Segment Start: Data

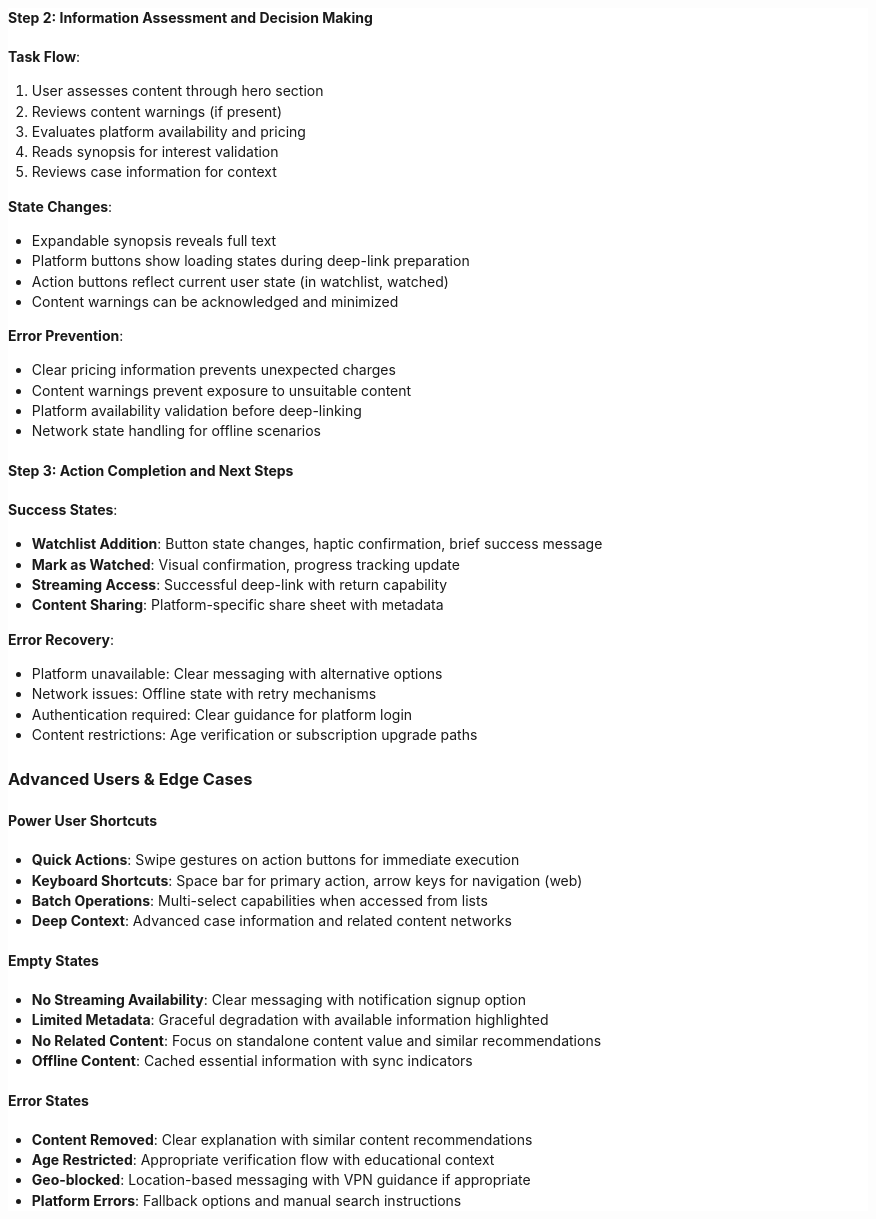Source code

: #### Step 2: Information Assessment and Decision Making

**Task Flow**:
1. User assesses content through hero section
2. Reviews content warnings (if present)
3. Evaluates platform availability and pricing
4. Reads synopsis for interest validation
5. Reviews case information for context

**State Changes**:
- Expandable synopsis reveals full text
- Platform buttons show loading states during deep-link preparation
- Action buttons reflect current user state (in watchlist, watched)
- Content warnings can be acknowledged and minimized

**Error Prevention**:
- Clear pricing information prevents unexpected charges
- Content warnings prevent exposure to unsuitable content
- Platform availability validation before deep-linking
- Network state handling for offline scenarios

#### Step 3: Action Completion and Next Steps

**Success States**:
- **Watchlist Addition**: Button state changes, haptic confirmation, brief success message
- **Mark as Watched**: Visual confirmation, progress tracking update
- **Streaming Access**: Successful deep-link with return capability
- **Content Sharing**: Platform-specific share sheet with metadata

**Error Recovery**:
- Platform unavailable: Clear messaging with alternative options
- Network issues: Offline state with retry mechanisms
- Authentication required: Clear guidance for platform login
- Content restrictions: Age verification or subscription upgrade paths

### Advanced Users & Edge Cases

#### Power User Shortcuts

- **Quick Actions**: Swipe gestures on action buttons for immediate execution
- **Keyboard Shortcuts**: Space bar for primary action, arrow keys for navigation (web)
- **Batch Operations**: Multi-select capabilities when accessed from lists
- **Deep Context**: Advanced case information and related content networks

#### Empty States

- **No Streaming Availability**: Clear messaging with notification signup option
- **Limited Metadata**: Graceful degradation with available information highlighted
- **No Related Content**: Focus on standalone content value and similar recommendations
- **Offline Content**: Cached essential information with sync indicators

#### Error States

- **Content Removed**: Clear explanation with similar content recommendations
- **Age Restricted**: Appropriate verification flow with educational context
- **Geo-blocked**: Location-based messaging with VPN guidance if appropriate
- **Platform Errors**: Fallback options and manual search instructions
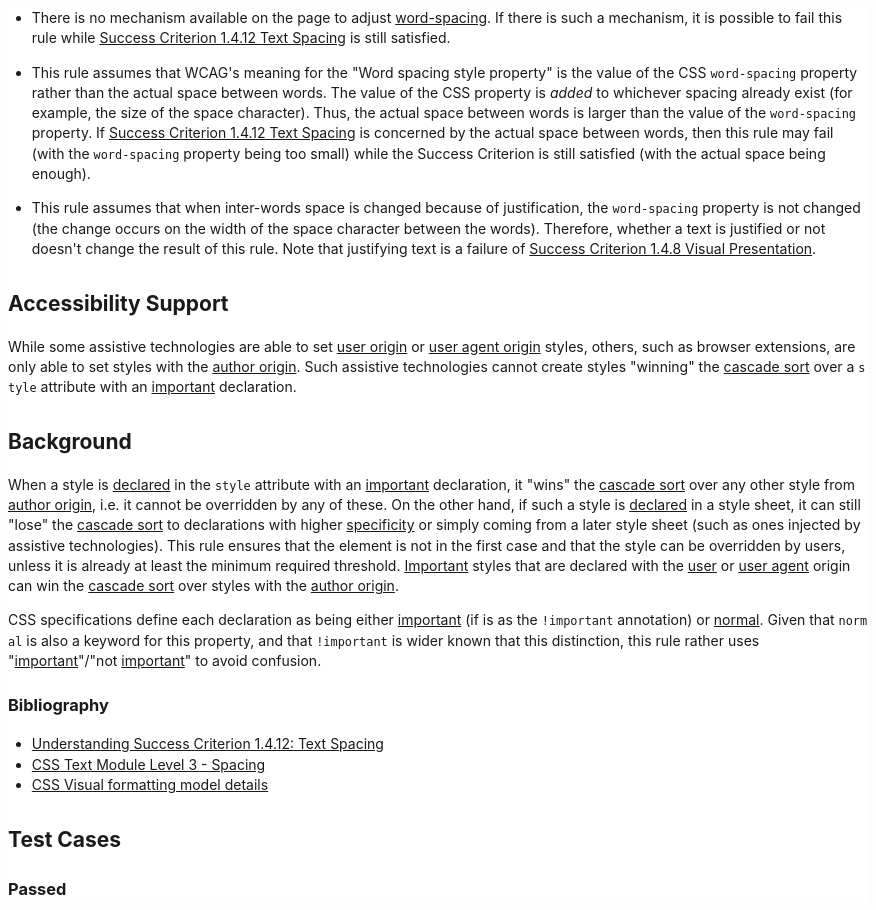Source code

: - There is no mechanism available on the page to adjust [word-spacing][]. If there is such a mechanism, it is possible to fail this rule while [Success Criterion 1.4.12 Text Spacing][sc1412] is still satisfied.

- This rule assumes that WCAG's meaning for the "Word spacing style property" is the value of the CSS `word-spacing` property rather than the actual space between words. The value of the CSS property is _added_ to whichever spacing already exist (for example, the size of the space character). Thus, the actual space between words is larger than the value of the `word-spacing` property. If [Success Criterion 1.4.12 Text Spacing][sc1412] is concerned by the actual space between words, then this rule may fail (with the `word-spacing` property being too small) while the Success Criterion is still satisfied (with the actual space being enough).

- This rule assumes that when inter-words space is changed because of justification, the `word-spacing` property is not changed (the change occurs on the width of the space character between the words). Therefore, whether a text is justified or not doesn't change the result of this rule. Note that justifying text is a failure of [Success Criterion 1.4.8 Visual Presentation][sc148].

## Accessibility Support

While some assistive technologies are able to set [user origin][] or [user agent origin][] styles, others, such as browser extensions, are only able to set styles with the [author origin][]. Such assistive technologies cannot create styles "winning" the [cascade sort][] over a `style` attribute with an [important][] declaration.

## Background

When a style is [declared][] in the `style` attribute with an [important][] declaration, it "wins" the [cascade sort] over any other style from [author origin][], i.e. it cannot be overridden by any of these. On the other hand, if such a style is [declared][] in a style sheet, it can still "lose" the [cascade sort][] to declarations with higher [specificity][] or simply coming from a later style sheet (such as ones injected by assistive technologies). This rule ensures that the element is not in the first case and that the style can be overridden by users, unless it is already at least the minimum required threshold. [Important][] styles that are declared with the [user][user origin] or [user agent][user agent origin] origin can win the [cascade sort][] over styles with the [author origin][].

CSS specifications define each declaration as being either [important][] (if is as the `!important` annotation) or [normal][]. Given that `normal` is also a keyword for this property, and that `!important` is wider known that this distinction, this rule rather uses "[important][]"/"not [important][]" to avoid confusion.

### Bibliography

- [Understanding Success Criterion 1.4.12: Text Spacing](https://www.w3.org/WAI/WCAG21/Understanding/text-spacing.html)
- [CSS Text Module Level 3 - Spacing](https://www.w3.org/TR/css-text-3/#spacing)
- [CSS Visual formatting model details](https://drafts.csswg.org/css2/visudet.html)

## Test Cases

### Passed


[author origin]: https://www.w3.org/TR/css-cascade-4/#cascade-origin-author 'CSS Cascading and Inheritance Level 4 (Working draft) - Cascading Origins - Author Origin'
[cascade sort]: https://www.w3.org/TR/css-cascade-4/#cascade-sort 'CSS Cascading and Inheritance Level 4 (Working draft) - Cascade Sort'
[cascaded]: https://www.w3.org/TR/css-cascade-4/#cascaded 'CSS Cascading and Inheritance Level 4 (Working draft) - Cascaded Values'
[computed]: https://www.w3.org/TR/css-cascade-4/#computed 'CSS Cascading and Inheritance Level 4 (Working draft) - Computed Values'
[declared]: https://www.w3.org/TR/css-cascade-4/#declared 'CSS Cascading and Inheritance Level 4 (Working draft) - Declared Values'
[font-size]: https://www.w3.org/TR/css-fonts-4/#propdef-font-size 'CSS Fonts Module Level 4 (Working draft) - Font size: the font-size property'
[html element]: #namespaced-element
[important]: https://www.w3.org/TR/css-cascade-4/#importance 'CSS Cascading and Inheritance Level 4 (Working draft) - Importance'
[inherited]: https://www.w3.org/TR/css-cascade-4/#inheriting 'CSS Cascading and Inheritance Level 4 (Working draft) - Inherited Values'
[normal]: https://www.w3.org/TR/css-cascade-4/#normal 'CSS Cascading and Inheritance Level 4 (Working draft) - Normal declarations'
[not important]: #9e45ec:not-important 'The Not Important condition'
[sc1412]: https://www.w3.org/TR/WCAG21/#text-spacing 'Success Criterion 1.4.12 Text Spacing'
[sc148]: https://www.w3.org/TR/WCAG21/#visual-presentation 'Success Criterion 1.4.8 Visual Presentation'
[specificity]: https://www.w3.org/TR/selectors/#specificity 'CSS Selectors Level 4 (Working draft) - Specificity'
[used]: https://www.w3.org/TR/css-cascade-4/#used 'CSS Cascading and Inheritance Level 4 (Working draft) - Used Values'
[user origin]: https://www.w3.org/TR/css-cascade-4/#cascade-origin-user 'CSS Cascading and Inheritance Level 4 (Working draft) - Cascading Origins - User Origin'
[user agent origin]: https://www.w3.org/TR/css-cascade-4/#cascade-origin-ua 'CSS Cascading and Inheritance Level 4 (Working draft) - Cascading Origins - User Agent Origin'
[visible]: #visible 'Definition of visible'
[word-spacing]: https://www.w3.org/TR/css-text-3/#word-spacing-property 'CSS Text Module Level 3 - Word Spacing: the word-spacing property'
[whitespace]: #whitespace 'Definition of whitespace'
[wide enough]: #9e45ec:wide-enough-cond 'The Wide Enough condition'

Segment End: Data

Given the records above, reproduce precisely and only the lines between the line holding "is still satisfied." and the line holding "## Background", inclusive.

: - There is no mechanism available on the page to adjust [word-spacing][]. If there is such a mechanism, it is possible to fail this rule while [Success Criterion 1.4.12 Text Spacing][sc1412] is still satisfied.

- This rule assumes that WCAG's meaning for the "Word spacing style property" is the value of the CSS `word-spacing` property rather than the actual space between words. The value of the CSS property is _added_ to whichever spacing already exist (for example, the size of the space character). Thus, the actual space between words is larger than the value of the `word-spacing` property. If [Success Criterion 1.4.12 Text Spacing][sc1412] is concerned by the actual space between words, then this rule may fail (with the `word-spacing` property being too small) while the Success Criterion is still satisfied (with the actual space being enough).

- This rule assumes that when inter-words space is changed because of justification, the `word-spacing` property is not changed (the change occurs on the width of the space character between the words). Therefore, whether a text is justified or not doesn't change the result of this rule. Note that justifying text is a failure of [Success Criterion 1.4.8 Visual Presentation][sc148].

## Accessibility Support

While some assistive technologies are able to set [user origin][] or [user agent origin][] styles, others, such as browser extensions, are only able to set styles with the [author origin][]. Such assistive technologies cannot create styles "winning" the [cascade sort][] over a `style` attribute with an [important][] declaration.

## Background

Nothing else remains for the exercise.